| Problem statement |
Copy the material from its first line through the line containing "exceso de grasa", inclusive, switching "Categories" to "Sections" and leaving everything else unchanged.

| Input material |

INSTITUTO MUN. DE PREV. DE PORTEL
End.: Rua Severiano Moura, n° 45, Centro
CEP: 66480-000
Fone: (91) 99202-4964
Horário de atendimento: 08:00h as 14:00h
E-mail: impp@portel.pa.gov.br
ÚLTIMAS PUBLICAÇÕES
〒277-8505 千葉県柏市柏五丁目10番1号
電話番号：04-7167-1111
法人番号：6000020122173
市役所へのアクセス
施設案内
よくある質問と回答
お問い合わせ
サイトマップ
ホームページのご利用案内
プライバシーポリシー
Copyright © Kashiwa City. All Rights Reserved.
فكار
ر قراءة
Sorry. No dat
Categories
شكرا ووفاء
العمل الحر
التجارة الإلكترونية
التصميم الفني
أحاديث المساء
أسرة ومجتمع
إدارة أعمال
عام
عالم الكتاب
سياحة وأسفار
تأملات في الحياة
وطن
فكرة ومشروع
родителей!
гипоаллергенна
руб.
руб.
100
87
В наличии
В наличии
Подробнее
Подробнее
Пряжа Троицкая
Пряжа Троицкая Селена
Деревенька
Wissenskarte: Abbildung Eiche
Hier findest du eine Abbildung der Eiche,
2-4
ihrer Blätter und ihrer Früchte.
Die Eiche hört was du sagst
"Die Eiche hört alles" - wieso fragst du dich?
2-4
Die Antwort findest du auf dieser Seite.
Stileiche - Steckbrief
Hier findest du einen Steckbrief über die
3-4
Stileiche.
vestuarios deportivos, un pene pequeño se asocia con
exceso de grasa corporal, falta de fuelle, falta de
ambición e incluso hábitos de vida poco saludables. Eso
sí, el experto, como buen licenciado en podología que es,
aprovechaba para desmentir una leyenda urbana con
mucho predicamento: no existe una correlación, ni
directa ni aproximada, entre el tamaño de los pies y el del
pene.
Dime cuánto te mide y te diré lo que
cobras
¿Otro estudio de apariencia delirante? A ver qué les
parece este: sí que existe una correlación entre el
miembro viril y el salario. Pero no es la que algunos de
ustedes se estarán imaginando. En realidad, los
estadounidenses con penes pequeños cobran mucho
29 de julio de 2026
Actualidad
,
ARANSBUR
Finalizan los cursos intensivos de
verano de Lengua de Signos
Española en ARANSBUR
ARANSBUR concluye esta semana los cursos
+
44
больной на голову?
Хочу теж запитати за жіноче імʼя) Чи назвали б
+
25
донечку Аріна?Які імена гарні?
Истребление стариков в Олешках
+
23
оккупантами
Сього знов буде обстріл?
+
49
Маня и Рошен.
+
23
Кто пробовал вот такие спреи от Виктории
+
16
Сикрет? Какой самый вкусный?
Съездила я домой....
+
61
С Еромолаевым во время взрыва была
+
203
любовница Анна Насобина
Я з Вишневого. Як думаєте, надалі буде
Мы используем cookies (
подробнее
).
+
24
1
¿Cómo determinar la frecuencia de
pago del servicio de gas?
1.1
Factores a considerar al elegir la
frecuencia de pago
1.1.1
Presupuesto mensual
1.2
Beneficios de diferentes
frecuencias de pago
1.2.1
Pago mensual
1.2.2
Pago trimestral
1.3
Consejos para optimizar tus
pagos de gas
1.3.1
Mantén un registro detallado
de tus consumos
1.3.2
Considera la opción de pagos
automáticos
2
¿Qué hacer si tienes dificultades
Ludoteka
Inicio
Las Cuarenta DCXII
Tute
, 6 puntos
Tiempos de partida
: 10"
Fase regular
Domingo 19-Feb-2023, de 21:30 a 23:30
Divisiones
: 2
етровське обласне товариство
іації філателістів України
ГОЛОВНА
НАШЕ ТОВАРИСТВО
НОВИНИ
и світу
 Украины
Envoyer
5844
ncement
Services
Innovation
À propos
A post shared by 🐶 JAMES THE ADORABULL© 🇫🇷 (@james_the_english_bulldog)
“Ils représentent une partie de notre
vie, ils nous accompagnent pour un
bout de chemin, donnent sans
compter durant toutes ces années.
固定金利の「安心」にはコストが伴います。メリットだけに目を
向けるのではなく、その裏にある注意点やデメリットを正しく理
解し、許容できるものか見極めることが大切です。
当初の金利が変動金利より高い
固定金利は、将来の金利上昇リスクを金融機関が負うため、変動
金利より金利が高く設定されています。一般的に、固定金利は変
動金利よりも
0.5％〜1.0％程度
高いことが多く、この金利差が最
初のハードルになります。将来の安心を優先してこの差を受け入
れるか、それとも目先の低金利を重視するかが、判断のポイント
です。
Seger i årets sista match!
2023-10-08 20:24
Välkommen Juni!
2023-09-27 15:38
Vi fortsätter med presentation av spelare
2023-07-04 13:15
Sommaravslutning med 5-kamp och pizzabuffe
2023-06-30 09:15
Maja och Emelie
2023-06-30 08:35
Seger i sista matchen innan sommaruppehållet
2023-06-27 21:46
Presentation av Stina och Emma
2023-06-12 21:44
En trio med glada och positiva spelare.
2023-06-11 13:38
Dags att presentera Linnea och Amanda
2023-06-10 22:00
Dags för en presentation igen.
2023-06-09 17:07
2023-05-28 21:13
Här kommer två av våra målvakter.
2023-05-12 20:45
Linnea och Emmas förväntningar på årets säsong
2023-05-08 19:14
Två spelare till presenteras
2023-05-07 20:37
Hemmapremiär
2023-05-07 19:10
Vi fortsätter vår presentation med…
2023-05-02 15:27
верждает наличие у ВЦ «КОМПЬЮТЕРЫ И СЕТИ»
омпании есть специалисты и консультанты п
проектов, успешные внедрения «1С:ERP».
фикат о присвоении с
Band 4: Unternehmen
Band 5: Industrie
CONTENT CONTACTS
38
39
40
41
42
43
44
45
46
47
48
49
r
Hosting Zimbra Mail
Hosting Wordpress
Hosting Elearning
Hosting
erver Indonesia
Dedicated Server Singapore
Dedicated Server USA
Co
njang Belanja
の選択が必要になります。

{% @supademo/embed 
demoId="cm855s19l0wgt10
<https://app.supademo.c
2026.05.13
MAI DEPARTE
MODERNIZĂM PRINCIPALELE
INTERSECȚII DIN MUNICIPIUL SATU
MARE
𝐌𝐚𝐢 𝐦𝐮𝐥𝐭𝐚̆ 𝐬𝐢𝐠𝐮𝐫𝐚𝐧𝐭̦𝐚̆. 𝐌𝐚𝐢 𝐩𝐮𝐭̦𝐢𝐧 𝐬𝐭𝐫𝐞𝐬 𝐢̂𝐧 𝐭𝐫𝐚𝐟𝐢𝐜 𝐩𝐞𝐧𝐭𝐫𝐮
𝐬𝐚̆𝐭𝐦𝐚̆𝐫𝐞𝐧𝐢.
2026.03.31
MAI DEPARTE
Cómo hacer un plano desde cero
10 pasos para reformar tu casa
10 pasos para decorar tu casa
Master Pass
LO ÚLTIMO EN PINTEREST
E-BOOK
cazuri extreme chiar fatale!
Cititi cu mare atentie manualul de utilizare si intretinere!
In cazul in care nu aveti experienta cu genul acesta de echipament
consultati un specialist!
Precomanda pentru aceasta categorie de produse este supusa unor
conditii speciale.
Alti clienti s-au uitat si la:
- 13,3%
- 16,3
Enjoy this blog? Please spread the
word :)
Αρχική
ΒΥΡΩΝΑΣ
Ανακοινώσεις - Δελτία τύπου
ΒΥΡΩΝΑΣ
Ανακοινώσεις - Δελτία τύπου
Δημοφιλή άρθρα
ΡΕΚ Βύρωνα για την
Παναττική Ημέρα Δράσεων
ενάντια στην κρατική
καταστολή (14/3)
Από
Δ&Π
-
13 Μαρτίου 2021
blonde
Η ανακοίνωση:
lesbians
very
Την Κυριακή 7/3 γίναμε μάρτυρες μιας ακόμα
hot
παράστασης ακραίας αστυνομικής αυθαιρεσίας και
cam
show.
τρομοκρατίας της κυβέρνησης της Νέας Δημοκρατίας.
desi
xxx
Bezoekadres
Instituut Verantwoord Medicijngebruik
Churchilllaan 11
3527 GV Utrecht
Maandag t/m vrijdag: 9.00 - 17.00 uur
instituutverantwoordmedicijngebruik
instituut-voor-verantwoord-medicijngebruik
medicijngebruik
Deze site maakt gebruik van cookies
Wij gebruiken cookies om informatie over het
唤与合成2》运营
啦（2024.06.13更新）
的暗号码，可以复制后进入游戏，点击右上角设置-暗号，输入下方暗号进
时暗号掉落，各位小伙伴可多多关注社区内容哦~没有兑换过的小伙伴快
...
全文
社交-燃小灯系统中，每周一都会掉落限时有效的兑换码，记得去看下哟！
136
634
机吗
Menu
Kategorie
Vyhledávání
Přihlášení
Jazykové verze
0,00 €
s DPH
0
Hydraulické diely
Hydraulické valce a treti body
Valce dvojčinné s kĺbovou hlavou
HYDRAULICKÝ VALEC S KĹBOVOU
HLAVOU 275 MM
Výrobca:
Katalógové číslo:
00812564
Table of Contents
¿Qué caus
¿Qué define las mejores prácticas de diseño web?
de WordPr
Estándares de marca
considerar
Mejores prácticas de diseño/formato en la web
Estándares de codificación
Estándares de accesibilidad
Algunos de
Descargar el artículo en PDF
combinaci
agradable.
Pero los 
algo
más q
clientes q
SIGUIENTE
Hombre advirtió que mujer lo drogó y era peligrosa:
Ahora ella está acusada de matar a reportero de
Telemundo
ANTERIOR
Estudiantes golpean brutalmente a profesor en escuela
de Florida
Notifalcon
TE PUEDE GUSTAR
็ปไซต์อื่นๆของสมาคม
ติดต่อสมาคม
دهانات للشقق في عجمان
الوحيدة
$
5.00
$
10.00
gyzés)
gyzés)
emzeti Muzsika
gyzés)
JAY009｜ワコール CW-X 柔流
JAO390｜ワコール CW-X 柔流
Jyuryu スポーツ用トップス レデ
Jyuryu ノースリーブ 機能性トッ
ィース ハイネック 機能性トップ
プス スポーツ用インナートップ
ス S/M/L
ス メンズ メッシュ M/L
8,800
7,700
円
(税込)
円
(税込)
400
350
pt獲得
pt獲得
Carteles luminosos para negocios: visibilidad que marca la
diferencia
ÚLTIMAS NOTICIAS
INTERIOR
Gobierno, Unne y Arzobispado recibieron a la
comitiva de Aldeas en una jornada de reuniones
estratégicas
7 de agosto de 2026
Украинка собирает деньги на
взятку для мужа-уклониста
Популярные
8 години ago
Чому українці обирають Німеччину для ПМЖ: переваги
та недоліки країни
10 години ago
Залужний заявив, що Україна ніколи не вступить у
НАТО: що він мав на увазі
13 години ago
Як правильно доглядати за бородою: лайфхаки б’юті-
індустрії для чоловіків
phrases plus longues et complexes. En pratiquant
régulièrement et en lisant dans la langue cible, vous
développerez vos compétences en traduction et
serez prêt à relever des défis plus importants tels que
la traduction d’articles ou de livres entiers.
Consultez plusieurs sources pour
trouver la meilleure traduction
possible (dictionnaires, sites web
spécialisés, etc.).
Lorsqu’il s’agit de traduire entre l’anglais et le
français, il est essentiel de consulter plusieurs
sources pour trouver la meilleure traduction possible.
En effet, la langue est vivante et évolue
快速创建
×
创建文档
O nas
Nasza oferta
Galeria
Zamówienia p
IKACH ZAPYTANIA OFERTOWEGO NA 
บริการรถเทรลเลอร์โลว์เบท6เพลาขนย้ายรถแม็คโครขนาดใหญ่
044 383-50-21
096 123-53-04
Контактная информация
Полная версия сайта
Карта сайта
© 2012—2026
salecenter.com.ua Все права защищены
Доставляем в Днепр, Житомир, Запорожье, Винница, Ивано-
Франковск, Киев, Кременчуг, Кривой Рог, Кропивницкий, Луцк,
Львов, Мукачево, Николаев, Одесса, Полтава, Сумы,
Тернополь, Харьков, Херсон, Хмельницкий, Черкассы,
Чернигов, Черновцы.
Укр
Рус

| Your solution |
INSTITUTO MUN. DE PREV. DE PORTEL
End.: Rua Severiano Moura, n° 45, Centro
CEP: 66480-000
Fone: (91) 99202-4964
Horário de atendimento: 08:00h as 14:00h
E-mail: impp@portel.pa.gov.br
ÚLTIMAS PUBLICAÇÕES
〒277-8505 千葉県柏市柏五丁目10番1号
電話番号：04-7167-1111
法人番号：6000020122173
市役所へのアクセス
施設案内
よくある質問と回答
お問い合わせ
サイトマップ
ホームページのご利用案内
プライバシーポリシー
Copyright © Kashiwa City. All Rights Reserved.
فكار
ر قراءة
Sorry. No dat
Sections
شكرا ووفاء
العمل الحر
التجارة الإلكترونية
التصميم الفني
أحاديث المساء
أسرة ومجتمع
إدارة أعمال
عام
عالم الكتاب
سياحة وأسفار
تأملات في الحياة
وطن
فكرة ومشروع
родителей!
гипоаллергенна
руб.
руб.
100
87
В наличии
В наличии
Подробнее
Подробнее
Пряжа Троицкая
Пряжа Троицкая Селена
Деревенька
Wissenskarte: Abbildung Eiche
Hier findest du eine Abbildung der Eiche,
2-4
ihrer Blätter und ihrer Früchte.
Die Eiche hört was du sagst
"Die Eiche hört alles" - wieso fragst du dich?
2-4
Die Antwort findest du auf dieser Seite.
Stileiche - Steckbrief
Hier findest du einen Steckbrief über die
3-4
Stileiche.
vestuarios deportivos, un pene pequeño se asocia con
exceso de grasa corporal, falta de fuelle, falta de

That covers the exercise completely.